Consider adding error tracking (Sentry, LogRocket, etc.) if deploying for a large audience. The most common runtime errors are:

  • WebGL context lost (GPU ran out of memory -- rare but possible on mobile)
  • API route failures (Anthropic rate limits, invalid keys)
  • localStorage quota exceeded (extremely rare)

Security Checklist

Before deploying a public Lattice instance:

  • HTTPS: Ensure your deployment uses HTTPS. Vercel provides this automatically. Other platforms may require configuration.
  • API key exposure: If you set ANTHROPIC_API_KEY as a server-side environment variable, ensure it is not exposed in client-side code or build logs.
  • Rate limiting: If you provide a server-side API key, consider adding rate limiting to the /api/oracle route to prevent abuse.
  • Content Security Policy: Add CSP headers to prevent XSS attacks, especially if your deployment allows any form of user input beyond the Oracle query.
  • CORS: The default Next.js API route does not set CORS headers.

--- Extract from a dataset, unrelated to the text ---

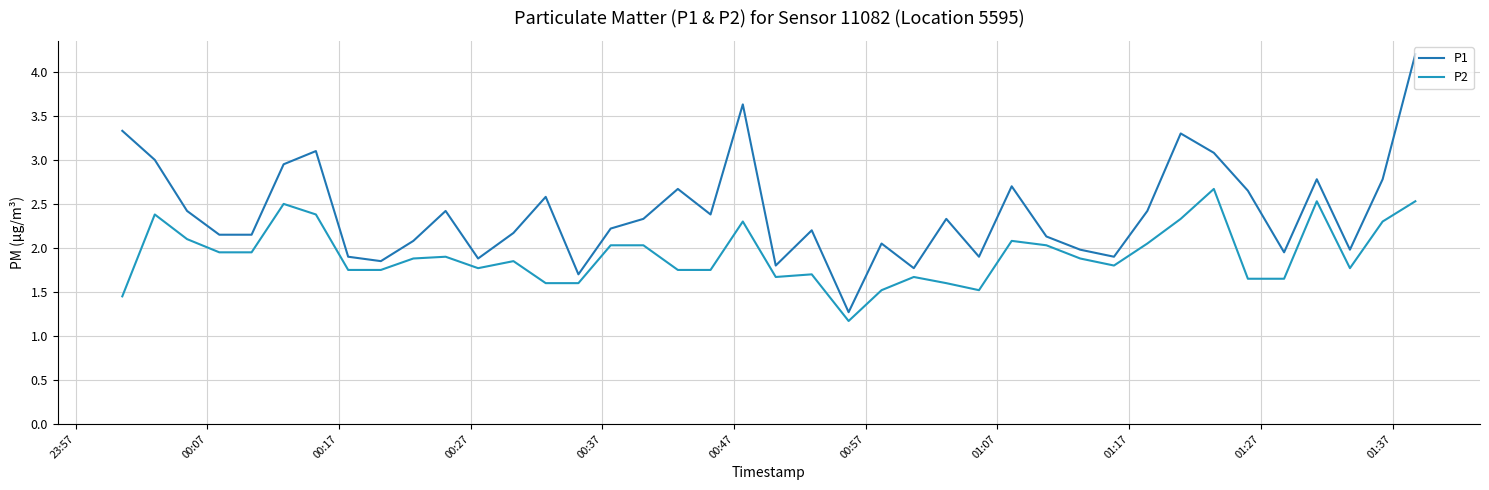

Does the chart have visible grid lines?

Yes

If you need cross-origin access to the Oracle API, configure it explicitly.

Updates

To update your deployment with the latest Lattice code:

  1. Pull the latest changes from the repository.
  2. If on Vercel with automatic deployments, pushing to main triggers a new deploy.
  3. If on Docker or other platforms, rebuild and redeploy.

The data files (nodes.json and edges.json) rarely change. Code updates typically involve UI improvements, performance optimizations, or new features.

Users do not need to clear their localStorage after most updates. The layout cache uses a version key; if the data changes, the cache is automatically invalidated.